Comment by rudedogg - Hacker Neue

rudedogg May 28, 2025 parent

On a similar note:

I wonder if we'll see OS level services/daemons to try and lower the time to first token as these things get used more. And the interface for application developers will be a simple system prompt.

In some ways the idea sounds nice, but there would be a lot of downsides:

- Memory eaten up by potentially unused models

- Less compute available to software running specialized models for specific tasks

zackify May 28, 2025

This is specifically why I use LM studio and paid for 128gb on my MacBook.

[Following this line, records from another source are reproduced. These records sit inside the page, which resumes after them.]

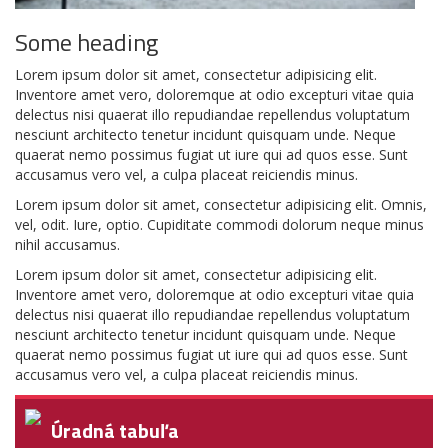
Some heading
Lorem ipsum dolor sit amet, consectetur adipisicing elit.
Inventore amet vero, doloremque at odio excepturi vitae quia
delectus nisi quaerat illo repudiandae repellendus voluptatum
nesciunt architecto tenetur incidunt quisquam unde. Neque
quaerat nemo possimus fugiat ut iure qui ad quos esse. Sunt
accusamus vero vel, a culpa placeat reiciendis minus.
Lorem ipsum dolor sit amet, consectetur adipisicing elit. Omnis,
vel, odit. Iure, optio. Cupiditate commodi dolorum neque minus
nihil accusamus.
Lorem ipsum dolor sit amet, consectetur adipisicing elit.
Inventore amet vero, doloremque at odio excepturi vitae quia
delectus nisi quaerat illo repudiandae repellendus voluptatum
nesciunt architecto tenetur incidunt quisquam unde. Neque
quaerat nemo possimus fugiat ut iure qui ad quos esse. Sunt
accusamus vero vel, a culpa placeat reiciendis minus.
Úradná tabuľa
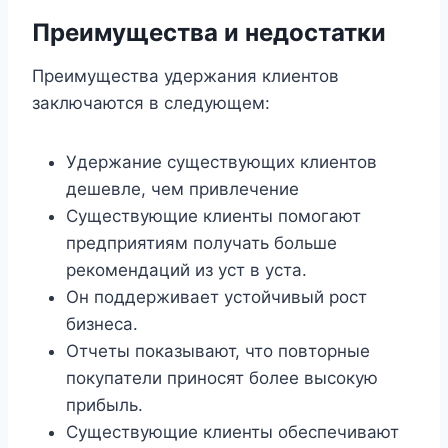
Преимущества и недостатки
Преимущества удержания клиентов
заключаются в следующем:
Удержание существующих клиентов
дешевле, чем привлечение
Существующие клиенты помогают
предприятиям получать больше
рекомендаций из уст в уста.
Он поддерживает устойчивый рост
бизнеса.
Отчеты показывают, что повторные
покупатели приносят более высокую
прибыль.
Существующие клиенты обеспечивают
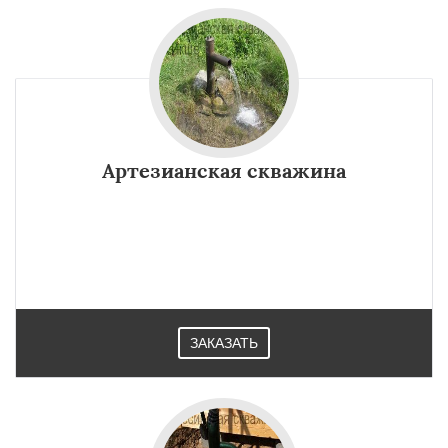
Артезианская скважина
ЗАКАЗАТЬ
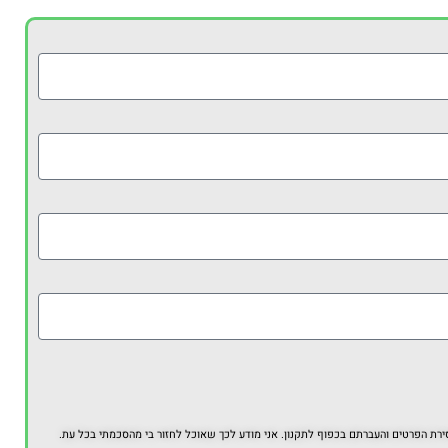
 הפרטים והעברתם בכפוף לתקנון. אני מודע לכך שאוכל לחזור בי מהסכמתי בכל עת.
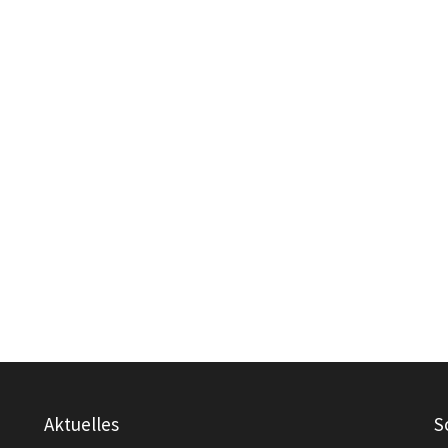
Aktuelles
S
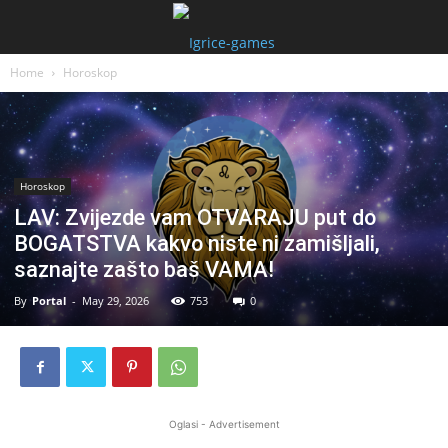
Home
Horoskop
Horoskop
LAV: Zvijezde vam OTVARAJU put do
BOGATSTVA kakvo niste ni zamišljali,
saznajte zašto baš VAMA!
By
Portal
-
May 29, 2026
753
0
Oglasi - Advertisement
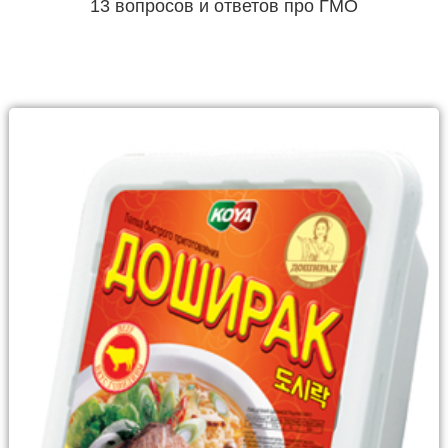
13 вопросов и ответов про ГМО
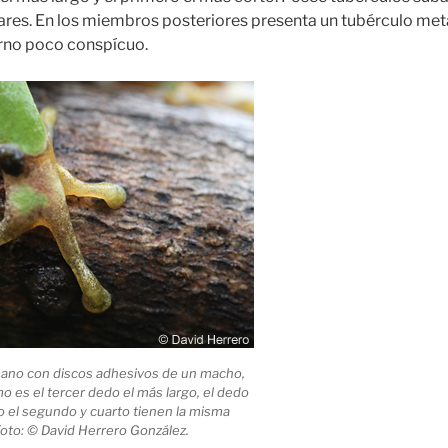
res. En los miembros posteriores presenta un tubérculo meta
erno poco conspícuo.
ano con discos adhesivos de un macho,
 es el tercer dedo el más largo, el dedo
o el segundo y cuarto tienen la misma
oto: © David Herrero González.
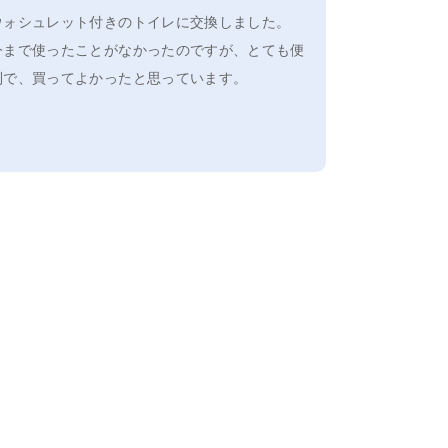
ウォシュレット付きのトイレに交換しました。
今まで使ったことがなかったのですが、とても便
利で、買ってよかったと思っています。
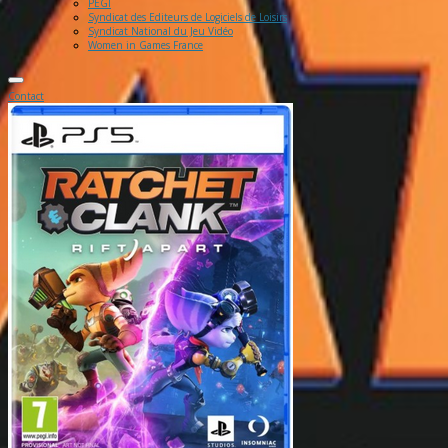
PEGI
Syndicat des Editeurs de Logiciels de Loisirs
Syndicat National du Jeu Vidéo
Women in Games France
Contact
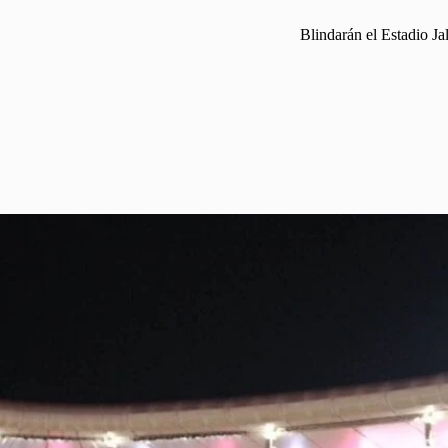
Blindarán el Estadio Ja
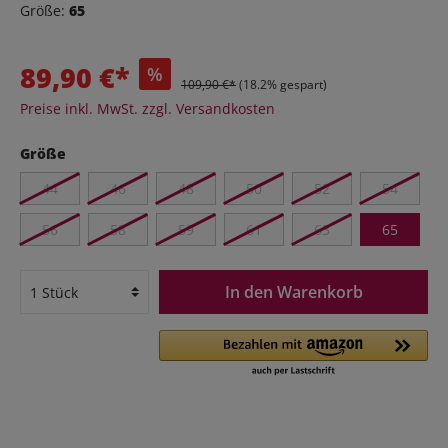
Größe:
65
89,90 €*
%
109,90 €*
(18.2% gespart)
Preise inkl. MwSt. zzgl. Versandkosten
Größe
44
46
48
50
52
54
56
58
59
61
63
65
In den Warenkorb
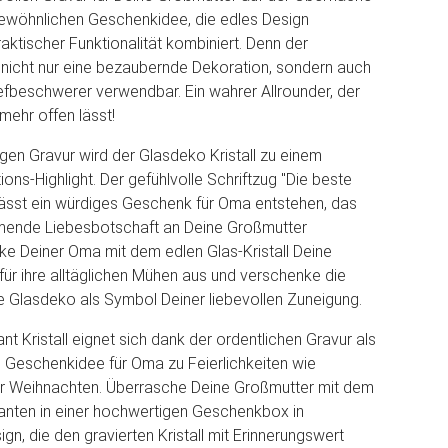
gewöhnlichen Geschenkidee, die edles Design
aktischer Funktionalität kombiniert. Denn der
 nicht nur eine bezaubernde Dekoration, sondern auch
iefbeschwerer verwendbar. Ein wahrer Allrounder, der
ehr offen lässt!
igen Gravur wird der Glasdeko Kristall zu einem
ons-Highlight. Der gefühlvolle Schriftzug "Die beste
ässt ein würdiges Geschenk für Oma entstehen, das
mende Liebesbotschaft an Deine Großmutter
cke Deiner Oma mit dem edlen Glas-Kristall Deine
ür ihre alltäglichen Mühen aus und verschenke die
 Glasdeko als Symbol Deiner liebevollen Zuneigung.
t Kristall eignet sich dank der ordentlichen Gravur als
 Geschenkidee für Oma zu Feierlichkeiten wie
r Weihnachten. Überrasche Deine Großmutter mit dem
anten in einer hochwertigen Geschenkbox in
n, die den gravierten Kristall mit Erinnerungswert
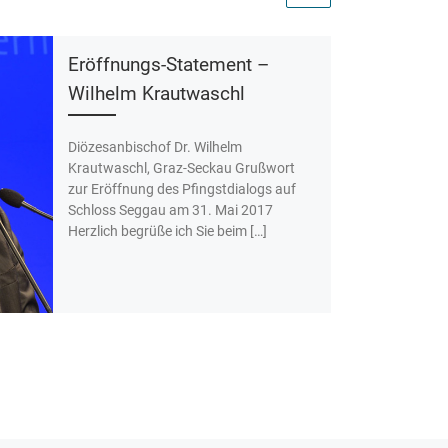
Eröffnungs-Statement –
Wilhelm Krautwaschl
Diözesanbischof Dr. Wilhelm
Krautwaschl, Graz-Seckau Grußwort
zur Eröffnung des Pfingstdialogs auf
Schloss Seggau am 31. Mai 2017
Herzlich begrüße ich Sie beim […]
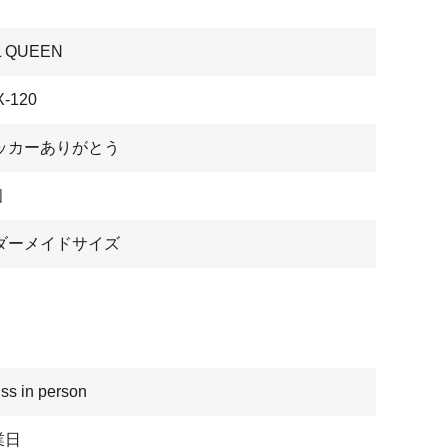
L QUEEN
-120
ッカーありがとう
個
ダーメイドサイズ
ss in person
業日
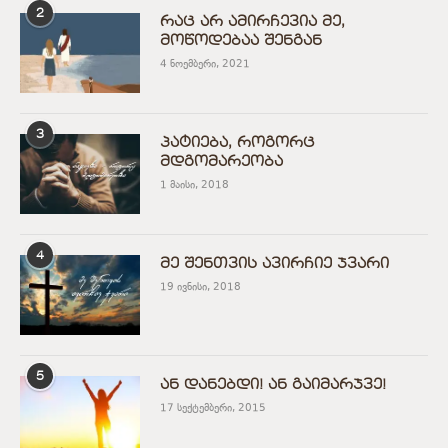
2
რაც არ ამირჩევია მე,
მოწოდებაა შენგან
4 ნოემბერი, 2021
3
პატიება, როგორც
მდგომარეობა
1 მაისი, 2018
4
მე შენთვის ავირჩიე ჯვარი
19 ივნისი, 2018
5
ან დანებდი! ან გაიმარჯვე!
17 სექტემბერი, 2015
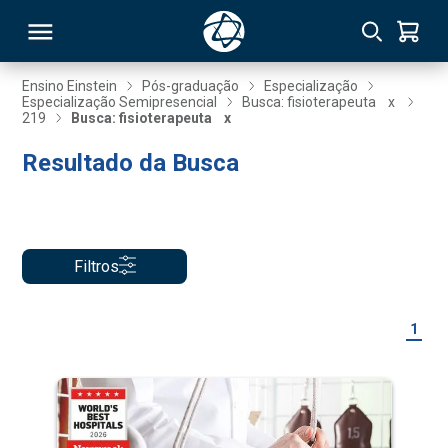
Ensino Einstein
Pós-graduação
Especialização
Especialização Semipresencial
Busca: fisioterapeuta
x
219
Busca: fisioterapeuta
x
RSO
Resultado da Busca
TIVAS
S
IN
Filtros
ONAL
1
 MBA
NTRO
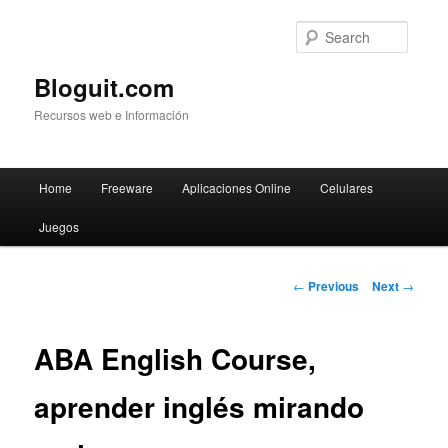
Searc
Bloguit.com
Recursos web e Información
Main
Home
Freeware
Aplicaciones Online
Celulares
Skip
menu
Juegos
to
primary
Post
←
Previous
Next
→
navigation
content
ABA English Course,
aprender inglés mirando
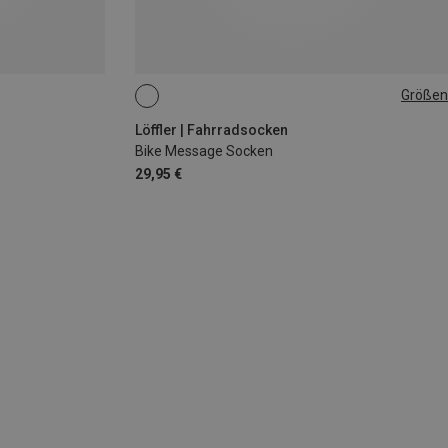
Größen
35|36|37|38
Löffler | Fahrradsocken
Bike Message Socken
29,95 €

I kept devstral in memory 15gb~ always since I have so much extra.

I can’t wait for a few years from now where I can have triple the memory bandwidth at this size ram

wbl May 28, 2025

I have sad news for you about how interface bandwidths have scaled. Yes banking can help but only so much.

kgeist May 28, 2025

I've found that Linux already does this out of the box: if you load a model once, subsequent loads are much faster because the OS caches the on-disk pages entirely in RAM (assuming you have enough RAM). If you switch to another model and/or run out of RAM, the OS will automatically unload some parts to make room. So all you need to do is read the most used model(s) on startup, to warm the disk cache + add a TTL to unload models and stop actively occupying (V)RAM.

This item has no comments currently.